In 2001, a Britain-based team led by Dr. Anthony Monaco found that mutations in a single gene called FOXP2 underlie a rare inherited speech and language disorder inherited as an autosomal-dominant monogenic trait in three generations of a family. The gene encodes a transcription factor protein that is believed to play a central role in the evolution of language in mammals by facilitating the mechanical aspects of sound articulation as suggested by a study published in Nature on 2009 by a team of researchers under supervision of Dr. Daniel Geschwind. In the study Geschwind and collaborators showed that 61 genes increased and 51 genes decreased their expression rate when human FOXP2 was overexpressed in human brains as compared to the same treatment with the homologous protein found in chimps, revealing an interesting role in the regulation of the soft-tissue development-related molecular targets of the affected genes. Since homologous of this transcription factor can be found across the animal kingdom I wanted to visually explore the known interactions of the FOXP2 across vertebrate species in order to find molecular cues of the protein interaction networks that might explain the ability of humans to produce speech.

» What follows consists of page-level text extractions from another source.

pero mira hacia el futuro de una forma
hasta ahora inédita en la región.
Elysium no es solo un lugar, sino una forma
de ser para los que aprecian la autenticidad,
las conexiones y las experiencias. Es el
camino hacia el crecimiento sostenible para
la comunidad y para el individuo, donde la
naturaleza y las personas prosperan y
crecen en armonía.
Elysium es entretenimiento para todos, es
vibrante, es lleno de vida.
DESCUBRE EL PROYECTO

The dataset was obtained from the GIANT API, an initiative hosted by Dr. Olga Troyanskaya's Laboratory for Functional Genomics and Gene Network Analysis, by querying the database to get known protein interactions of FOXP2 in the human embryo, mice (Mus musculus), and zebrafish (Danio rerio) animal developmental models. The information about molecular function of all the recovered proteins was manually curated using UniProtKB database and six main categories were recovered: Cell signaling, Immunity, Metabolism, Molecular traffic, Structural, Transcription factor, and Unknown. The datasets have the genes as their nodes and place a link between two nodes if there is any line of evidence of interaction, the weight of the link is a metric of the level of evidence of such interaction. Due to the density of the connections in the networks, only the top 2% of links sorted by weight was drawn. In the case of zebrafish the top 5% of the links were drawn due to the sparsity of the network.
To interact with the following visualization please hover with the mouse over the nodes of interest. The color of the nodes indicate their molecular function. The nodes with direct interaction with the selected node appear with their links highlighted, the thickness of the highlighted link is correlated with the level of support of such molecular interaction, the color of the highlighted link indicates the direction of the interaction, and the nodes that do not interact with the selected node (i.e. not any registered interaction at any support level) fade on mouse over.
FOXP2 seems to act in the early developmental processes by acting over a few key master transcriptional regulators. Because of that, mutations over the gene can have enormous implications given that many other genes may not have a direct way of controlling the gene. It is interesting, though, that the interacting proteins do not seem to be conserved in the three species observed, also suggesting extensive remodelling of the gene circuitry.